【链接】
http://acm.hdu.edu.cn/showproblem.php?pid=5728
【题意】
n是无平方因子的数
定义k=∑mi=1φ(i∗n) mod 1000000007,求K^k^k^k......%p
【思路】
先欧拉性质求出k,再用欧拉降幂,A^B=A^B%phi(C)+phi(C) (mod C)求出答案
∑(i=1~m)phi(i*n)=sum[n][m]
∑(i=1~m)phi[i*n]=phi[p]*∑(i=1~m)phi(i*n/p)+∑(i=1~m/p)phi(i*n)
对于i%p!=0,那么显然——∑(i=1~m,i不为p的倍数)phi[i*n]=phi[p]*∑(i=1~m,i不为p的倍数)phi(i*n/p)

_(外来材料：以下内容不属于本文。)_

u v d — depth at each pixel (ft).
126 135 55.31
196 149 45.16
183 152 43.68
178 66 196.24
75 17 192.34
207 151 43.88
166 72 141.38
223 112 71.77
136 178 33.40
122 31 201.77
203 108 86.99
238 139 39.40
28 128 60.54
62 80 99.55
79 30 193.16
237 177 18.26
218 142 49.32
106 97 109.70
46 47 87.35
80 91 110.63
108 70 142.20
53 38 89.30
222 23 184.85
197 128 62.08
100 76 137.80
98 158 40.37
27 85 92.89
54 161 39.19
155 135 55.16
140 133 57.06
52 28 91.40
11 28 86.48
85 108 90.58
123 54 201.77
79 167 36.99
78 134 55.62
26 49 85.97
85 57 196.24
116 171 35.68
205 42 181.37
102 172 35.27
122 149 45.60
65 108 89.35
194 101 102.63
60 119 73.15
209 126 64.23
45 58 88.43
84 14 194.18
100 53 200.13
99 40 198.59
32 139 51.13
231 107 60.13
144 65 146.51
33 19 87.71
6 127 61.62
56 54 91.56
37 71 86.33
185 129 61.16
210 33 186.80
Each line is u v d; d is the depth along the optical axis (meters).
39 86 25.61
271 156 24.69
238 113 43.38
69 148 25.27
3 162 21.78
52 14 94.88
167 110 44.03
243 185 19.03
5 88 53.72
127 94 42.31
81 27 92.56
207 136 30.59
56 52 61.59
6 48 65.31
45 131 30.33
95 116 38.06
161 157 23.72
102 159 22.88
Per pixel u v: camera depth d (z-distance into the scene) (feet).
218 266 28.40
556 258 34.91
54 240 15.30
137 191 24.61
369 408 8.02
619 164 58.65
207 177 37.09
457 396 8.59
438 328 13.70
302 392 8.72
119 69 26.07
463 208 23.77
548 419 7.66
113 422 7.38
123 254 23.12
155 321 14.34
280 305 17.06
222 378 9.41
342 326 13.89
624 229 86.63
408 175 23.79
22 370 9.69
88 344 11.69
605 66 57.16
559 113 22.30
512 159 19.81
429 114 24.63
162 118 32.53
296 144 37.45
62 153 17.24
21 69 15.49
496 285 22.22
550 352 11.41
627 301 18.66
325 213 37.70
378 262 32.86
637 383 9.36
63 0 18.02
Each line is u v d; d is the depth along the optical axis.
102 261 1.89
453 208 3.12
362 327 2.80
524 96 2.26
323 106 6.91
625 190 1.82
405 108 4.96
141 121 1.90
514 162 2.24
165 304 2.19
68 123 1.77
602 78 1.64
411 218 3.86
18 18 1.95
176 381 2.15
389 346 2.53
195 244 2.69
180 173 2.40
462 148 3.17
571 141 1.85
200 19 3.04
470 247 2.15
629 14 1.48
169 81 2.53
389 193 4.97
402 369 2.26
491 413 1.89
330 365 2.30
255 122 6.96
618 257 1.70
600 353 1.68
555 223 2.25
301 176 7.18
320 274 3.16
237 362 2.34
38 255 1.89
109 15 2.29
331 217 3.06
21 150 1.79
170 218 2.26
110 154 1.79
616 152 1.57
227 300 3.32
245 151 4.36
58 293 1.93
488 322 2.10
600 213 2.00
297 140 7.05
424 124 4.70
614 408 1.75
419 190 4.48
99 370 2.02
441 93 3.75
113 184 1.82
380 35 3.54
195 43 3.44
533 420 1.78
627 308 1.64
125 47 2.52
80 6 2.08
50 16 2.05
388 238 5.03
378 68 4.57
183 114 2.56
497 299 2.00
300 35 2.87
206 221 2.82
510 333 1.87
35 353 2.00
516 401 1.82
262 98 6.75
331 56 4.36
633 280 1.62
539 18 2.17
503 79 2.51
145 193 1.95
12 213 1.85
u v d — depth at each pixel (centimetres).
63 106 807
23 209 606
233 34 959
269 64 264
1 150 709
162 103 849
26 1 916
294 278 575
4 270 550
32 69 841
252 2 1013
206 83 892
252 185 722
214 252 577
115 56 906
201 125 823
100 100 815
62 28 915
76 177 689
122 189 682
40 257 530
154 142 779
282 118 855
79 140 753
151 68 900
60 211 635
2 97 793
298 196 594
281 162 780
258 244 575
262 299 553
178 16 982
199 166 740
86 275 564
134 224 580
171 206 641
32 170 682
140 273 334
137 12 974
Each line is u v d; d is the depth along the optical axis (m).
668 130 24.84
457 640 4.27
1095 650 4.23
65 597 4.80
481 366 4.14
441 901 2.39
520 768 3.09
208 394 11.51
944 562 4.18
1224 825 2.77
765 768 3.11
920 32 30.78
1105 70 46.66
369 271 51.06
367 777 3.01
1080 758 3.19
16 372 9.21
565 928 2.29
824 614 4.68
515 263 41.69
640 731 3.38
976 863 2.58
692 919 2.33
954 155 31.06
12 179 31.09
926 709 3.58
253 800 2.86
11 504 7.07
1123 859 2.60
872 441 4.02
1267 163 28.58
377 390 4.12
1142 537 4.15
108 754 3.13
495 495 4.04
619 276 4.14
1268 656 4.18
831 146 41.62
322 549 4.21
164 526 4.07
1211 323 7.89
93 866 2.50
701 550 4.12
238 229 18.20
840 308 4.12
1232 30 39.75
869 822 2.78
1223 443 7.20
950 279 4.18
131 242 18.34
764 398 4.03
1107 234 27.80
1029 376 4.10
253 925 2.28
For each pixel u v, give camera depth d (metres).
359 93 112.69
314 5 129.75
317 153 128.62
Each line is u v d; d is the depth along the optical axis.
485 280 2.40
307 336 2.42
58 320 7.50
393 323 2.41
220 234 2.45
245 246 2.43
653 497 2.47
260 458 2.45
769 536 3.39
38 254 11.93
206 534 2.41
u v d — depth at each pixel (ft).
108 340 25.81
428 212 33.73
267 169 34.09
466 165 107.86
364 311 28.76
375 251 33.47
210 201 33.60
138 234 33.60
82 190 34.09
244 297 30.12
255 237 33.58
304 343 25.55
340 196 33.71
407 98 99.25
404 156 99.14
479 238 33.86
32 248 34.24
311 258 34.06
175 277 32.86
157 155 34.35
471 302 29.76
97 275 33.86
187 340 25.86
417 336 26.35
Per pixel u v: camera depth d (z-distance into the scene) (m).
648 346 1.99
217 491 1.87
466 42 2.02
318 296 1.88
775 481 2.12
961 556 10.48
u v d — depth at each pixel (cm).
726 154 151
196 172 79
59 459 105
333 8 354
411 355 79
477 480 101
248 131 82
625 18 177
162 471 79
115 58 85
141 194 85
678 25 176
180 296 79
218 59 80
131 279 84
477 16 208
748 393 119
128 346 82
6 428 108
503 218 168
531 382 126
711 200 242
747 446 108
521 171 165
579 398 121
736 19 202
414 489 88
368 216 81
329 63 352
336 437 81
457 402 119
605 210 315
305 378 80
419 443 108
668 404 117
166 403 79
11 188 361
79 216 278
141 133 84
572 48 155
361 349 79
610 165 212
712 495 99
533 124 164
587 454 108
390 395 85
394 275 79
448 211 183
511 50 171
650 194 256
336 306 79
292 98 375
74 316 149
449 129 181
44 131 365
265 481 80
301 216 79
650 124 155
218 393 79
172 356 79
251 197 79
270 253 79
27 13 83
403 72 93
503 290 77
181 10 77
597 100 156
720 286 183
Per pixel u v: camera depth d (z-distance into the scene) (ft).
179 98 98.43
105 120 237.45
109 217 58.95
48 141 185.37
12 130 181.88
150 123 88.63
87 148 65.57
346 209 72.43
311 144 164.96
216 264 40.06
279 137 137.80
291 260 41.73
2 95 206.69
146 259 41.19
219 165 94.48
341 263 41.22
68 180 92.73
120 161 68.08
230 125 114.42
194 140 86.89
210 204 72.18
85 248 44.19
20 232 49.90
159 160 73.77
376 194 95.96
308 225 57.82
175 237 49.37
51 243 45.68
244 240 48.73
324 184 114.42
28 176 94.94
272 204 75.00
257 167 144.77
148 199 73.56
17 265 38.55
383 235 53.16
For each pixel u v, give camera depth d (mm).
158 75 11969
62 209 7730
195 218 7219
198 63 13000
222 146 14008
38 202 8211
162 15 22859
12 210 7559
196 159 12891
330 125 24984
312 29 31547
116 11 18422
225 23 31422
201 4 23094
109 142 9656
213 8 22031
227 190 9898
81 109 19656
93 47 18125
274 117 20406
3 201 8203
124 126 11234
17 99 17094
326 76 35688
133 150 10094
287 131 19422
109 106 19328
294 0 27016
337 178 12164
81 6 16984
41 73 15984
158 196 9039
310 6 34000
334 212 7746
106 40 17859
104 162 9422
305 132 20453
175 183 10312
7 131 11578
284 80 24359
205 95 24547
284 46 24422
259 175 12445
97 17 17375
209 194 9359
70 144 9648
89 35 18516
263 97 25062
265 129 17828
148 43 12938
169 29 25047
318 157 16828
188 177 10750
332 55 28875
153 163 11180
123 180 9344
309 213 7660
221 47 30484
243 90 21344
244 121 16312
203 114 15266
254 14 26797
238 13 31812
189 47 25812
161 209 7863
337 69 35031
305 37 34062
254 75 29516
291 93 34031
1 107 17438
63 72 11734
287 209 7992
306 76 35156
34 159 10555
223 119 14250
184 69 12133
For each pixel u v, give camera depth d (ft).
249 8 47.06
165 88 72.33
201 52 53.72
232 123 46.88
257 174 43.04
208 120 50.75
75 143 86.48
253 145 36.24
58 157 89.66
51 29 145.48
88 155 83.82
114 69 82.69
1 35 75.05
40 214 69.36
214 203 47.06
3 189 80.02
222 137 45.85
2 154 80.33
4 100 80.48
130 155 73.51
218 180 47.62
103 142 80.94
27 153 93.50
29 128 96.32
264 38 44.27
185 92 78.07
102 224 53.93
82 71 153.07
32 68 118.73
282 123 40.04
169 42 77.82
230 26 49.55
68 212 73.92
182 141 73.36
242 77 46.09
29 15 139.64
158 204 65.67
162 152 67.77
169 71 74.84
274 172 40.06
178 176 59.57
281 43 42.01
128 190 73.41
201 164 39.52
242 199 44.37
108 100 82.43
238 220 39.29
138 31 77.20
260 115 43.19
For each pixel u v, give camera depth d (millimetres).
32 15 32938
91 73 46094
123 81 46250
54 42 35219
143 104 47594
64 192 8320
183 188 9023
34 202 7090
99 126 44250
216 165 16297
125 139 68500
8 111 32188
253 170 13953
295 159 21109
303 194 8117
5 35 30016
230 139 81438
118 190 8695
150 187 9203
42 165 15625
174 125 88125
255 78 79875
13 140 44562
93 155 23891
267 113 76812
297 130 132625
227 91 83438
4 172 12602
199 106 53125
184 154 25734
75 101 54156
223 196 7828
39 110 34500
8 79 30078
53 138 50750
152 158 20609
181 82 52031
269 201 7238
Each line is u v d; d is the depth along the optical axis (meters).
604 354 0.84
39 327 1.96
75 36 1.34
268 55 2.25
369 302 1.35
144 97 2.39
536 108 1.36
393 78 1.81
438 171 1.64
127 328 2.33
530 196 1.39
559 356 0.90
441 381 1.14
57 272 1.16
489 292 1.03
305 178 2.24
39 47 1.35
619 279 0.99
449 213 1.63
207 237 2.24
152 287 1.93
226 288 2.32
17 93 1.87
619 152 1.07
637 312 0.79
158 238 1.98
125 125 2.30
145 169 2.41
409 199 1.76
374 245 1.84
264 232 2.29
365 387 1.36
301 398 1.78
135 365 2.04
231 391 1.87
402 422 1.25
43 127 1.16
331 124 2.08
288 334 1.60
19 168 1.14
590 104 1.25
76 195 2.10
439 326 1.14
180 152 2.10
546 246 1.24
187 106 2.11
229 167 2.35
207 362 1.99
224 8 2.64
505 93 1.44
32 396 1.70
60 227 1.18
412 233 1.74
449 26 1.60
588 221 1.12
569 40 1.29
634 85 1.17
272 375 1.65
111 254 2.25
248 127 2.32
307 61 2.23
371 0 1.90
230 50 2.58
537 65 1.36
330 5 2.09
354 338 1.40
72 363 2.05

对于i%p==0,那么则有——∑(i=1~m,i为p的倍数)phi[i*n]=(phi[p]+1)*∑(i=1~m,i为p的倍数)phi(i*n/p)
【代码】
#include<bits/stdc++.h>
using namespace std;
const int mod = 1e9 + 7;
const int maxn = 1e7 + 5;
using ll = long long;
int phi[maxn];
int v[maxn];
int prime[maxn/5];
int phisum[maxn];
void euler_all() {
int m = 0;
phi[1] = 1; phisum[1] = 1;
for (int i = 2; i < maxn; ++i) {
if (!v[i]) {
prime[++m] = i;
phi[i] = i - 1;
}
for (int j = 1; j <= m && prime[j] * i < maxn; ++j) {
v[prime[j] * i] = 1;
if (i % prime[j] == 0) {
phi[prime[j] * i] = phi[i] * prime[j];
break;
}
else phi[prime[j] * i] = phi[i] * (prime[j] - 1);
}
phisum[i] = (phisum[i - 1] + phi[i]) % mod;
}
}
//sum(n,m)=phi[p]*sum(n/p,m)+sum(n,m/p);
ll sum(int n, int m){
if (n == 1)return phisum[m];
if (m == 1)return phi[n];
if (m < 1)return 0;
for (int i = 1;; ++i)if (n%prime[i] == 0){
int pp = prime[i];
return (phi[pp] * sum(n / pp, m) + sum(n, m / pp)) % mod;
}
}
ll qpow(ll x, int p, int Z) {
ll y = 1;
while (p) {
if (p & 1)y = y * x%Z;
x = x * x%Z;
p >>= 1;
}
return y;
}
int cal(int k, int p) {
if (p == 1)return 0;
int tmp = cal(k, phi[p]);
return qpow(k, tmp+phi[p], p);
}
int main() {
int n, m, p;
euler_all();
while (~scanf("%d%d%d", &n, &m, &p)) {
int k = sum(n, m);
printf("%d\n", cal(k, p));
}
}